## EXERCICE
Répondez à ces questions d'après le texte sur la force et l'âme :
1. Quel est l'attribut essentiel et typique de l'élément dynamique ?
2. Pourquoi une lésion qui produit la mort la détermine-t-elle ?
3. Que réprouve M. Hirn ?

## EXTRAIT À LIRE
□ □ □ □ □

Consciente ou non, la vie possède une puissance directrice. Sans cesse en lutte contre les puissances matérielles, elle protège, elle achève, elle orne sa demeure ; mais, puisque cet architecte a pour ouvriers les forces, M. Hirn nous dira-t-il en quoi diffèrent ces ouvriers et cet architecte ? La force est un principe transcendant, l’âme de même. Ces deux principes n’ont-ils rien de commun ? qu’est-ce qui les distingue et les sépare ? Il va nous l’apprendre. « L’attribut essentiel et typique de l’élément dynamique, c’est d’être répandu partout dans l’espace infini. L’élément vital au contraire est bien évidemment confiné dans l’instrument à l’aide duquel il exécute son évolution en ce monde. » Le principe animique se distingue donc de la force en ce qu’il est localisé dans les êtres ; il n’y occupe pas, bien entendu, une place définie, un espace borné, un lieu. Chez l’homme, l’âme n’est pas plus dans le cerveau que dans la main ou dans le pied ; on ne peut dire d’aucun organe qu’il en soit le siège. Une lésion qui produit la mort ne la détermine que parce que, directement ou indirectement, elle interrompt une fonction essentielle. L’âme est localisée dans les êtres vivans, et pourtant elle est indépendante de l’espace ; elle n’est pas étendue, bien qu’elle soit liée à une chose étendue. Il n’est point facile assurément de comprendre ce mariage ; mais M. Hirn réprouve les écarts de l’imagination quand elle cherche à en obtenir une sorte de figure et de représentation. La partie pensante de l’être n’a point une forme définie ; toutefois elle est localisée, et en cela elle diffère de la force.

□ □ □ □ □

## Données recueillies
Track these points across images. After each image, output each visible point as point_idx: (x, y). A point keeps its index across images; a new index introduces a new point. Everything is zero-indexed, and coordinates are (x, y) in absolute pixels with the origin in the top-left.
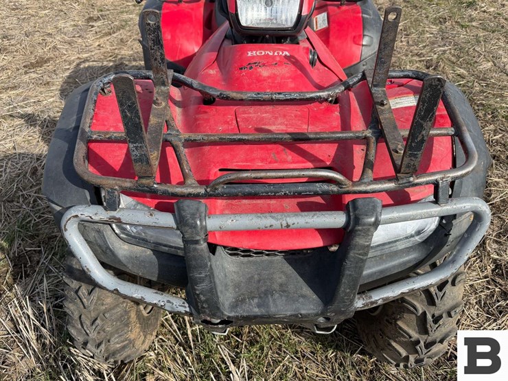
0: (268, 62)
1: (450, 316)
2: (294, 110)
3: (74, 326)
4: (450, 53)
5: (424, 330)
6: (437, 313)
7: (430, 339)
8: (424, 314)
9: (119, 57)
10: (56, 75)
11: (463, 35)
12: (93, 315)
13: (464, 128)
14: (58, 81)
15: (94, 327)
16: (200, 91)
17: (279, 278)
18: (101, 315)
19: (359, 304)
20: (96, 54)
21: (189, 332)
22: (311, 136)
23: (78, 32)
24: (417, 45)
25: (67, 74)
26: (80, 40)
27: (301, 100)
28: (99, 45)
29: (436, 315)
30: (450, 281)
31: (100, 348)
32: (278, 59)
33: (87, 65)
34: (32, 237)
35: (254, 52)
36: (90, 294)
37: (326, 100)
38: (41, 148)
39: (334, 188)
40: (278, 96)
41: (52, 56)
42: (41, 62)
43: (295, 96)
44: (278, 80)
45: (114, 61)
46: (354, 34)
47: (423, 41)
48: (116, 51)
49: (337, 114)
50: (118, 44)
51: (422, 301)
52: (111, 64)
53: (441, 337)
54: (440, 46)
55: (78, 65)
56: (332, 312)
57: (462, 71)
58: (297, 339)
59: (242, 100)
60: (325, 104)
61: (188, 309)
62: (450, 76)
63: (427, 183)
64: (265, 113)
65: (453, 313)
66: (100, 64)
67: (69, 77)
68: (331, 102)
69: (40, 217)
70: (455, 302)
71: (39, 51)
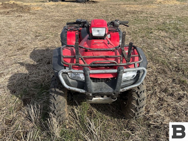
0: (99, 43)
1: (144, 100)
2: (105, 52)
3: (51, 107)
4: (146, 46)
5: (138, 104)
6: (140, 99)
7: (140, 106)
8: (137, 99)
9: (47, 47)
10: (28, 52)
11: (149, 41)
12: (57, 102)
13: (140, 55)
14: (29, 54)
15: (57, 105)
16: (85, 49)
17: (104, 86)
18: (59, 102)
19: (121, 90)
20: (40, 46)
21: (77, 115)
22: (109, 56)
23: (33, 40)
24: (136, 44)
25: (31, 51)
26: (34, 42)
27: (107, 50)
28: (40, 44)
29: (140, 100)
30: (143, 91)
31: (58, 112)
32: (101, 42)
33: (37, 49)
34: (28, 95)
35: (95, 41)
36: (57, 96)
37: (112, 50)
38: (27, 72)
39: (115, 64)
40: (102, 49)
41: (26, 46)
42: (22, 48)
43: (105, 49)
44: (101, 47)
45: (46, 48)
46: (117, 39)
47: (138, 43)
48: (46, 45)
49: (114, 53)
50: (46, 43)
51: (137, 96)
52: (45, 49)
53: (142, 106)
54: (143, 44)
55: (34, 49)
56: (115, 91)
57: (149, 50)
58: (106, 117)
59: (94, 50)
60: (112, 51)
61: (85, 91)
62: (146, 52)
63: (133, 64)
64: (99, 53)
65: (144, 99)
66: (41, 49)
67: (32, 52)
68: (113, 51)
69: (29, 89)
70: (144, 97)
71: (21, 45)
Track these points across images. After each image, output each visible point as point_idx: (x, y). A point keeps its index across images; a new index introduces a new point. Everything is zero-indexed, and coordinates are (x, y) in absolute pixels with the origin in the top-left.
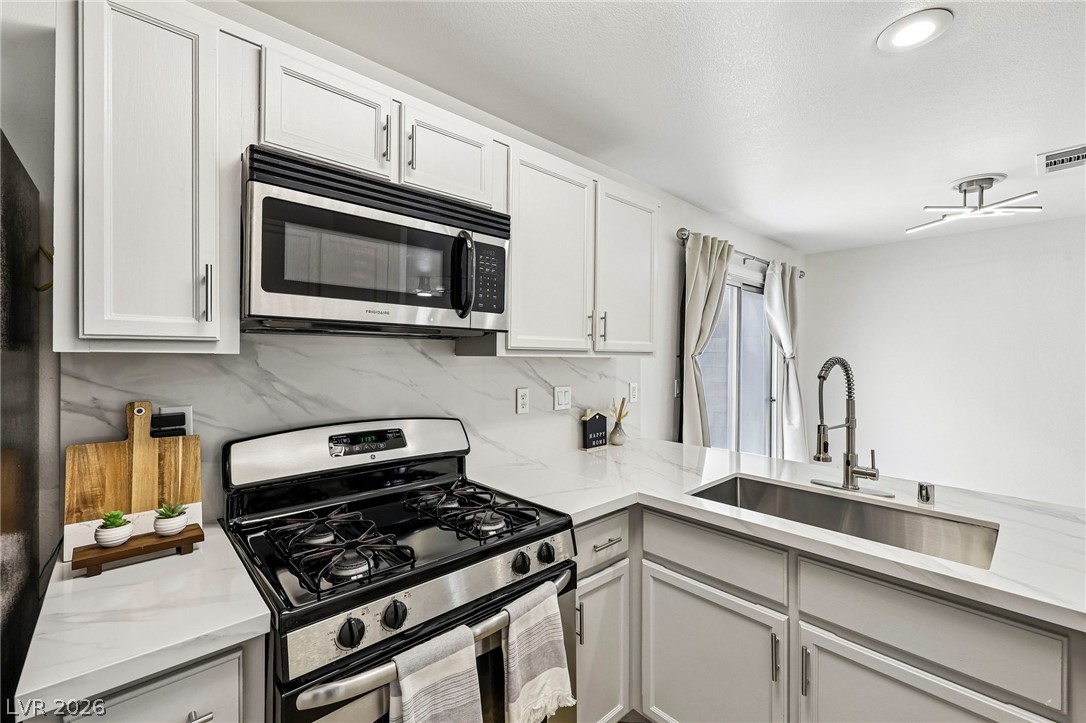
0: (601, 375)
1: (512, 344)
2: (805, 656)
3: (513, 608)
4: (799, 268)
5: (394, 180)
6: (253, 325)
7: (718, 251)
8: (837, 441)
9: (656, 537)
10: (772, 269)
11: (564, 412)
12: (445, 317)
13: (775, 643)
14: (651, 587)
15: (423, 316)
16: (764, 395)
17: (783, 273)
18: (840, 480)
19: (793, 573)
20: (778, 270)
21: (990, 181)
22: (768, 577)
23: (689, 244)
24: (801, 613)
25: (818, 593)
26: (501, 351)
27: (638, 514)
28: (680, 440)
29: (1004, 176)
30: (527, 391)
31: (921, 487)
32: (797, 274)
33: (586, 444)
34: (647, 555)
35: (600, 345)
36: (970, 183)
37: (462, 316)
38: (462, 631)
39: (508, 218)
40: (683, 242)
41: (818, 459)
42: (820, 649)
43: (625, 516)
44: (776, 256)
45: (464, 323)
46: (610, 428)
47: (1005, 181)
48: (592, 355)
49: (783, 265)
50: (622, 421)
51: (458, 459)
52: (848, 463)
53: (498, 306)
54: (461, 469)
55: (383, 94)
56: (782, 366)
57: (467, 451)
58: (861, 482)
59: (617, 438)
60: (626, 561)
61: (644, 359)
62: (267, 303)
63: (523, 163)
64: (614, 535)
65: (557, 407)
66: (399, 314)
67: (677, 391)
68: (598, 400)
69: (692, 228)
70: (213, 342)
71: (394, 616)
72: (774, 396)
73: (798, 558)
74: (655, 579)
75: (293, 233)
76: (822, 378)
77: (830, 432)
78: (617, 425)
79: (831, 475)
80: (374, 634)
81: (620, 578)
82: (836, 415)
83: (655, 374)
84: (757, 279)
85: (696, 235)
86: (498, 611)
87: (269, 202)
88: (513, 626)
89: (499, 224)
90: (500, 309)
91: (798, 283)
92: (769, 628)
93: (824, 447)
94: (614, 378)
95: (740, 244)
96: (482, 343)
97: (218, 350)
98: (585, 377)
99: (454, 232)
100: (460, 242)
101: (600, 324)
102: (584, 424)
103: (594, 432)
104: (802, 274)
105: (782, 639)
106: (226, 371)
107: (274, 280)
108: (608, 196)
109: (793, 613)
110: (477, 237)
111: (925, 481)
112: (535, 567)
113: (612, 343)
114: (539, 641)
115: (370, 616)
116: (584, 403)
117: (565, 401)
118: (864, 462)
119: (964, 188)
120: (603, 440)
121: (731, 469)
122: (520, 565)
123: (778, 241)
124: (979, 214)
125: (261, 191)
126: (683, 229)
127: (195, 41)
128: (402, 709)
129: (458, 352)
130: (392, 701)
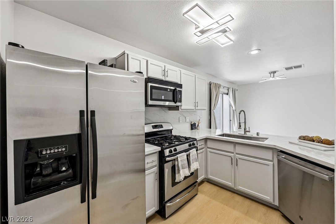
0: (194, 114)
1: (182, 108)
2: (237, 160)
3: (190, 151)
4: (236, 89)
5: (164, 80)
7: (218, 86)
8: (243, 125)
9: (210, 144)
10: (230, 89)
11: (188, 122)
12: (172, 104)
13: (232, 159)
14: (209, 153)
15: (167, 103)
16: (229, 119)
17: (233, 90)
18: (243, 133)
19: (235, 147)
20: (231, 90)
21: (275, 72)
22: (230, 148)
23: (212, 85)
24: (236, 153)
25: (239, 149)
26: (180, 110)
27: (206, 140)
28: (211, 128)
29: (278, 71)
30: (181, 118)
31: (257, 133)
32: (236, 90)
33: (192, 129)
34: (208, 148)
35: (197, 108)
36: (271, 72)
37: (175, 103)
38: (184, 153)
39: (182, 85)
40: (210, 85)
41: (239, 128)
42: (239, 158)
43: (204, 140)
44: (231, 86)
45: (175, 105)
46: (197, 126)
47: (278, 72)
48: (195, 110)
49: (233, 88)
50: (199, 124)
51: (171, 131)
52: (245, 130)
53: (180, 101)
54: (171, 133)
55: (162, 64)
56: (233, 112)
57: (172, 129)
58: (247, 133)
59: (198, 128)
60: (204, 149)
61: (203, 111)
63: (183, 74)
64: (202, 143)
65: (186, 121)
66: (161, 103)
67: (209, 118)
68: (194, 120)
69: (212, 82)
71: (175, 150)
72: (231, 120)
73: (235, 144)
74: (210, 152)
76: (240, 114)
77: (241, 124)
78: (198, 125)
79: (242, 132)
80: (173, 152)
81: (203, 152)
82: (242, 121)
83: (205, 114)
84: (226, 92)
85: (213, 83)
86: (188, 152)
87: (151, 86)
88: (191, 154)
89: (180, 86)
90: (181, 102)
91: (236, 92)
92: (231, 157)
93: (240, 126)
94: (197, 115)
95: (223, 84)
96: (177, 108)
98: (191, 115)
100: (175, 89)
101: (196, 104)
102: (192, 125)
103: (193, 126)
104: (237, 90)
105: (233, 158)
107: (152, 99)
108: (197, 78)
109: (235, 153)
110: (178, 89)
111: (258, 132)
112: (192, 146)
113: (199, 108)
114: (194, 157)
115: (172, 150)
116: (192, 120)
117: (188, 120)
118: (247, 130)
119: (270, 73)
120: (195, 128)
121: (221, 133)
122: (190, 146)
123: (231, 82)
124: (273, 79)
125: (150, 84)
126: (210, 82)
127: (140, 61)
128: (178, 163)
129: (169, 110)
130: (176, 162)
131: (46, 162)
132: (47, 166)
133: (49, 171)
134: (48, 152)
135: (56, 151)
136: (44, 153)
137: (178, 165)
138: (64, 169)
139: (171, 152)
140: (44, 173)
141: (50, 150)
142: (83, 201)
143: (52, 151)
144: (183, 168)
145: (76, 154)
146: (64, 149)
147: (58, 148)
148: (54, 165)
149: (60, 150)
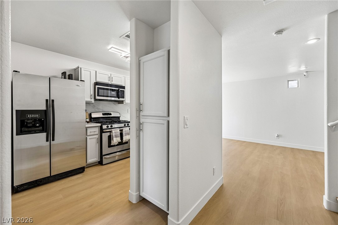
1: (126, 102)
3: (123, 128)
5: (110, 84)
6: (95, 100)
12: (117, 99)
15: (113, 99)
26: (124, 103)
38: (118, 129)
45: (119, 100)
51: (119, 118)
53: (123, 97)
55: (109, 73)
62: (97, 98)
63: (127, 79)
66: (109, 98)
70: (92, 101)
71: (111, 126)
75: (100, 90)
80: (110, 127)
87: (98, 87)
88: (123, 130)
89: (124, 87)
96: (122, 102)
97: (92, 102)
99: (117, 89)
100: (118, 90)
106: (90, 105)
107: (98, 95)
110: (121, 89)
112: (126, 126)
114: (126, 132)
115: (109, 126)
122: (125, 125)
125: (97, 86)
127: (90, 72)
128: (112, 134)
129: (119, 104)
130: (112, 133)
131: (29, 121)
132: (30, 123)
133: (31, 125)
134: (30, 116)
135: (34, 116)
136: (29, 116)
137: (112, 135)
138: (38, 125)
139: (108, 127)
140: (28, 125)
141: (31, 115)
142: (47, 141)
143: (32, 116)
144: (116, 137)
145: (44, 119)
146: (38, 116)
147: (35, 115)
148: (33, 123)
149: (36, 116)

□ □ □ □ □

## VOTRE RÉPONSE
1. Être répandu partout dans l'espace infini.
2. Parce que, directement ou indirectement, elle interrompt une fonction essentielle.
3. Les écarts de l'imagination quand elle cherche à obtenir une sorte de figure et de représentation du mariage entre l'âme et la chose étendue.